Close to Mamilla, she was thrilled to see again the venue of many of her youthful activities: the YMCA with its trademark tower. Directly opposite, the King David Hotel looks grander than ever. It’d be hard to imagine from a distance the damage it had suffered in July 1946, when the wing that housed the British Mandate secretariat was blown up by Jewish terrorists resulting in 90+ deaths and many injuries—a milestone in the history of the “troubles” which I’d heard about at least a hundred times. But up close, a plaque on the hotel’s exterior wall actually commemorates the event (no regrets offered).
Saturday Afternoon
Perhaps it was the ladies we met the previous day who told us that familiar faces could still be found in West Jerusalem. Stratis Gaitanopoulos was an uncle of the cousins Mum’s family stayed with before leaving (Efthymios’s brother). He still lived with his wife, Aliki, in the house his father had built in Upper Baqa’a about a century ago. He studied music in Athens and had been a piano teacher in Jerusalem back in the day. He had also taught his own son, Mamelo Gaitanopoulos, a musician well known in today’s Israeli jazz scene.
In a house across the street from theirs was where the Louisidis family used to live. They’ve been friends of the family since those days—in fact my oldest friend is of that family. We took photos to show to our friends and then looked in on the Gaitanopoulos.
We found Uncle Stratis and Aunt Aliki sitting on their balcony. They were thrilled to see us. After exchanging news with my mother, Aliki took us for a wander on foot through the neighbourhood, all the way to the Greek Colony. We ended up at the Greek Club, a place which held so many memories for my mother. This was the gathering place for the Greek community—one of the largest ex-pat communities during the British Mandate—where they celebrated their religious and national holidays, where they ate, sang, danced and laughed together. It was established in 1902 and is still in operation today.
There was hardly anyone around: just a few of people hanging out in the garden. The club house was locked but Aliki had the key and opened up for us. The quiet emptiness was quickly filled with the scenes I had in my head: my aunts were dancing in the courtyard, just as they did in Uncle Nando’s film clip (see below), and my grandmother, Yiayia Vitsa, was on the piano while her youngest brother, Uncle Colia, was playing the accordion, and everyone was singing…
Sunday
Sunday was our last day in Jerusalem. Both Mum and I were leaving in the afternoon so we played regular tourists in the morning. We visited Yad Vashem (the Holocaust museum), the Suq, and the Wailing Wall. And then we parted ways. I left Mum at the Hilton from where she would be picked up and taken back to Tel Aviv airport, and I jumped on the bus to Haifa.
I sat next to a handsome young conscript; we hit it off immediately and chatted practically non-stop all the way to Haifa port. I told him about my escapades backpacking through Israel (but not about meeting my mother in Jerusalem nor our connection to the city) and I drilled him about life in the military service of Israel.

— Work request 1 —
Reproduce the Jerusalem travel account from "In a house across" up to and including "on the Gaitanopoulos.".
— Work request 2 —
Answer these questions from the Jerusalem travel account:
(a) In what year was the Greek Club established?
(b) What instrument was Uncle Colia playing in the scenes the narrator imagined?
(c) Where did the narrator leave Mum on Sunday?
— Work request 3 —
List every place the Jerusalem travel account says the narrator and Mum visited as tourists on Sunday morning.

— Data extracts —
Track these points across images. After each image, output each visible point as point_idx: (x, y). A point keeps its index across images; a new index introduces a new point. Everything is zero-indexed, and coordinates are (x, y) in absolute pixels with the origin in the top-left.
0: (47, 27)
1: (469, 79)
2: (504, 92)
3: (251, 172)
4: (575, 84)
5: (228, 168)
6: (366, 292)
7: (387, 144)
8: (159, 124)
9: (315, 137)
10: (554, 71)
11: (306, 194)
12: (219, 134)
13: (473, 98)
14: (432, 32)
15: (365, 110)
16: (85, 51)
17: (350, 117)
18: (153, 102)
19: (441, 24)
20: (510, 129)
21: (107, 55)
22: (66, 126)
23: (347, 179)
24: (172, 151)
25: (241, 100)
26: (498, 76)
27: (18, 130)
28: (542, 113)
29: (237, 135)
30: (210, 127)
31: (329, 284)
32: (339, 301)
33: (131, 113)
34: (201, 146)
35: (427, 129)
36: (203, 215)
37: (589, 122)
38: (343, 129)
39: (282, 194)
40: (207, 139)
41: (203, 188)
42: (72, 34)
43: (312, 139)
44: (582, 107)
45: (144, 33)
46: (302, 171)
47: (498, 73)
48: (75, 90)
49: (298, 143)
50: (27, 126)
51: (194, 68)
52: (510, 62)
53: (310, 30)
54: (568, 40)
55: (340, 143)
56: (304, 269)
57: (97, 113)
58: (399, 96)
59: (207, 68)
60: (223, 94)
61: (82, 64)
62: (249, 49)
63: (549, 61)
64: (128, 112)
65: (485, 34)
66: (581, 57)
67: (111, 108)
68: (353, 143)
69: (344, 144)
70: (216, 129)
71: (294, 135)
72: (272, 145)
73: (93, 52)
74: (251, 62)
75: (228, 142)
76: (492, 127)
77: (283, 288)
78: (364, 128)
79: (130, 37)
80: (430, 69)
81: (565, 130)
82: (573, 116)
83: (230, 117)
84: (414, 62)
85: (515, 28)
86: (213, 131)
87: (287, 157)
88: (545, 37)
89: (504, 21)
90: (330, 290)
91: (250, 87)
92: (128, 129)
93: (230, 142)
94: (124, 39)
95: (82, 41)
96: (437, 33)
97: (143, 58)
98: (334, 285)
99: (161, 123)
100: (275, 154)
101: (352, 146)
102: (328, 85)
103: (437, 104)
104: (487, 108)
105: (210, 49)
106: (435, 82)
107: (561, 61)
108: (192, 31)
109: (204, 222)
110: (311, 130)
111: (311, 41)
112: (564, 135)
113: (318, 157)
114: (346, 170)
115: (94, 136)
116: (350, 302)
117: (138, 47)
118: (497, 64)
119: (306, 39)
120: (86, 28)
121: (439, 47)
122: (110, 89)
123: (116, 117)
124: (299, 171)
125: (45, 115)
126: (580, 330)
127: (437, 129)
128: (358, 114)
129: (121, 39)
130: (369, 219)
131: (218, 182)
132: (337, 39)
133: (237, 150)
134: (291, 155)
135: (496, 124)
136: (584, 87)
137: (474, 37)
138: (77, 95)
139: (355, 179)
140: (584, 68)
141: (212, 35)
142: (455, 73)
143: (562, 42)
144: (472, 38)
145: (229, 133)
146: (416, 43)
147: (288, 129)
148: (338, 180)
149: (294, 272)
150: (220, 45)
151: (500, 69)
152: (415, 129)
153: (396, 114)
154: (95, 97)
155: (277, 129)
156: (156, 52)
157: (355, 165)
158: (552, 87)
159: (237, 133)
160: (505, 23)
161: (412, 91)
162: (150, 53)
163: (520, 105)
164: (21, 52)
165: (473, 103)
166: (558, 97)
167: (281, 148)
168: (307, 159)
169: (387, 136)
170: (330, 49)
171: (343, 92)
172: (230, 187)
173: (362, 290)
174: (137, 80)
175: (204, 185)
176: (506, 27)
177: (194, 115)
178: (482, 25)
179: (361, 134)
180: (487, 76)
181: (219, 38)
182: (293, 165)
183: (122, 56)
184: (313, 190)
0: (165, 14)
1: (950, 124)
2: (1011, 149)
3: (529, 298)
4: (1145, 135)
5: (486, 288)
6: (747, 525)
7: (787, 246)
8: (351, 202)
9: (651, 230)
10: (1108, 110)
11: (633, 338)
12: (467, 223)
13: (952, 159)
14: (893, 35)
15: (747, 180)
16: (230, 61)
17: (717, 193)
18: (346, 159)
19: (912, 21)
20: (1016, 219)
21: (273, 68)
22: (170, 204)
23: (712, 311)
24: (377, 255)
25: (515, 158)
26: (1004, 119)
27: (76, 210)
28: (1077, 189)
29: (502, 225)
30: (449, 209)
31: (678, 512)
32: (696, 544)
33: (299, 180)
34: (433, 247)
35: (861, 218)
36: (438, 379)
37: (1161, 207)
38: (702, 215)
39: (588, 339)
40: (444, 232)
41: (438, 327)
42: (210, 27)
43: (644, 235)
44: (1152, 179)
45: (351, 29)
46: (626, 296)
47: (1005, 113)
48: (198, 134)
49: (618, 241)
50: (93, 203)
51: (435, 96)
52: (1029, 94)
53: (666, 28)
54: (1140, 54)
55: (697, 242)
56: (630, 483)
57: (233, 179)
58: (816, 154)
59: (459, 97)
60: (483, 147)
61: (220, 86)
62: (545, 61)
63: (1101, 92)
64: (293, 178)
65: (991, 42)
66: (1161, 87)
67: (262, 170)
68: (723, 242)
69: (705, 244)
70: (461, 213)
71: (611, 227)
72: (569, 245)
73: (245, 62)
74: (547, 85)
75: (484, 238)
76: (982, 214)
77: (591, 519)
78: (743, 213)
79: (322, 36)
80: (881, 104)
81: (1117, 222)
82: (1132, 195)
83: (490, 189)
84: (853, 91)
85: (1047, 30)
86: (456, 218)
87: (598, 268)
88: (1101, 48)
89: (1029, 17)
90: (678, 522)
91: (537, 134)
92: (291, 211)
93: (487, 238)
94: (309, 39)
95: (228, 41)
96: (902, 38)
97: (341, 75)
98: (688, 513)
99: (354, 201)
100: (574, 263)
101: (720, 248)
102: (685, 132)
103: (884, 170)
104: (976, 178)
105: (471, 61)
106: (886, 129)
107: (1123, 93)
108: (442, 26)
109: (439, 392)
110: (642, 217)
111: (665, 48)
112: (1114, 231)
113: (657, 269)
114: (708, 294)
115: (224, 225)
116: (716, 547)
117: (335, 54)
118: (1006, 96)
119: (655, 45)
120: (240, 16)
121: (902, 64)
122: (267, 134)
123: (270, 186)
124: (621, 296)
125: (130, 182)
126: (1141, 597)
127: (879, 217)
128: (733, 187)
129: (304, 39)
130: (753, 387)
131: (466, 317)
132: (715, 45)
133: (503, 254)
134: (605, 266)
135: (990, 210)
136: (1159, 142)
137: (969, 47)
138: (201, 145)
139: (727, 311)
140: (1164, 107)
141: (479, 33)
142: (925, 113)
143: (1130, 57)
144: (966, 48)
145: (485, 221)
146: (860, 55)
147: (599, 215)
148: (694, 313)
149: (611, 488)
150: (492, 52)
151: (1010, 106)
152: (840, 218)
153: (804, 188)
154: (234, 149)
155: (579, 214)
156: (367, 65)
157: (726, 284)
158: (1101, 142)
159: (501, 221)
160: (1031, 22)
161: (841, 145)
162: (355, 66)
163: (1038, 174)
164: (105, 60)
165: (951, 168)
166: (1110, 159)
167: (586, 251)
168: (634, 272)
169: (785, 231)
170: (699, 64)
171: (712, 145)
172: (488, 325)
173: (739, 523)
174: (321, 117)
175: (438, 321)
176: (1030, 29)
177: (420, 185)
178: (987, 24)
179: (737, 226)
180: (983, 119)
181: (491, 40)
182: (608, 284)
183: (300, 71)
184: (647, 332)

— Problem solution 1 —
In a house across the street from theirs was where the Louisidis family used to live. They’ve been friends of the family since those days—in fact my oldest friend is of that family. We took photos to show to our friends and then looked in on the Gaitanopoulos.

— Problem solution 2 —
(a) 1902
(b) The accordion
(c) At the Hilton

— Problem solution 3 —
Yad Vashem (the Holocaust museum)
The Suq
The Wailing Wall